When a film says that an untrained man interviewing to be a scientist is a better line of defense against a terrorist than the nation's highly trained police, intelligence and armed forces, it is callous storytelling that makes thousands of soldiers and police officers look like schmucks. And that is but the start of the issues plaguing this atrocious movie. Jawaan is what you get when you take the already atretched Dhruva
and add even more BS to it till the story caves in on itself unable to sustain the load. The movie is such a shameless rip-off of Dhruva that it actually has a scene of the latter playing in it.
My wit is not strong enough to cleverly elaborate on the other heinous bollocks this film has the audacity to put on screen, but here are a few attempts:
1. There are bad guys literally five steps away in different places from multiple members of the hero's family.

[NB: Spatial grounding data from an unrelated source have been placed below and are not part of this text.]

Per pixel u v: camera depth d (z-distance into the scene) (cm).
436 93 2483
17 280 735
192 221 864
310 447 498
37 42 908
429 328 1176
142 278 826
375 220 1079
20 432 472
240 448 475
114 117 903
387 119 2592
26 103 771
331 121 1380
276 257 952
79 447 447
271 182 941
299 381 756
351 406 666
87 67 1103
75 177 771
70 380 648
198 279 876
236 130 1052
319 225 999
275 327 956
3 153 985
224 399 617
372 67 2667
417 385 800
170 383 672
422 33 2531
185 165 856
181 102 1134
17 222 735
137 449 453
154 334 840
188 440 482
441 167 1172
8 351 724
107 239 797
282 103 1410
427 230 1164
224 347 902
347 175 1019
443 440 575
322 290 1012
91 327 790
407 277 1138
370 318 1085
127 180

In the time it takes them to cover one more step, our hero calls the cops and said cops make their way from their respective police stations to every member of his family, ultimately saving all of them.
2. At a juncture in the film, a tense scene begins, and suddenly a song happens out of nowhere, and the tense scene then continues as if nothing happened. I've never wanted to punch a movie in the face more.
3. The villain's evil lair starts at a clothing shop in a busy market and ends up in a gas cylinder company's go-down because all this film was missing was a poorly rendered CGI explosion.
The acting is unashamedly sub-par. Sai Dharam Tej's character has a one-track mind, and he doles out a one-expression performance. Mehreen Pirzada's Bhargavi adds nothing to the film except for 50 minutes of runtime, and the generally excellent Prasanna is trying hard to escape Aravind Swamy's shadow from Dhruva.
All these issues compound your frustration to such a high degree that you find yourself unable to enjoy the movie's one good song or a handful of interestingly shot scenes. The film does have some compelling music attached to Keshav, and gives its lead pair a hummable romantic track. While these aspects are quite likable, they are wedged in between unimaginatively-shot scenes which dulls their effect. The director's creativity begins and ends with low-angle and slow-mo shots. He seems to have forgotten that film is a visual medium.
Apart from a blink-and-you'll-miss-it section of the second half that has some enjoyable interplay between Jai and Keshav, the movie has little to offer in terms of half-decent filmmaking. Note to filmmakers: If you can't make a good movie, then don't make a movie. You should consider that before you pick your cameras ever again.
P S: No, I did not miss the underhanded potshots at a certain religion. Overcompensating for them by having one frame of a guy holding a flag or a character with a certain name does not excuse your not-so-subtle jabs.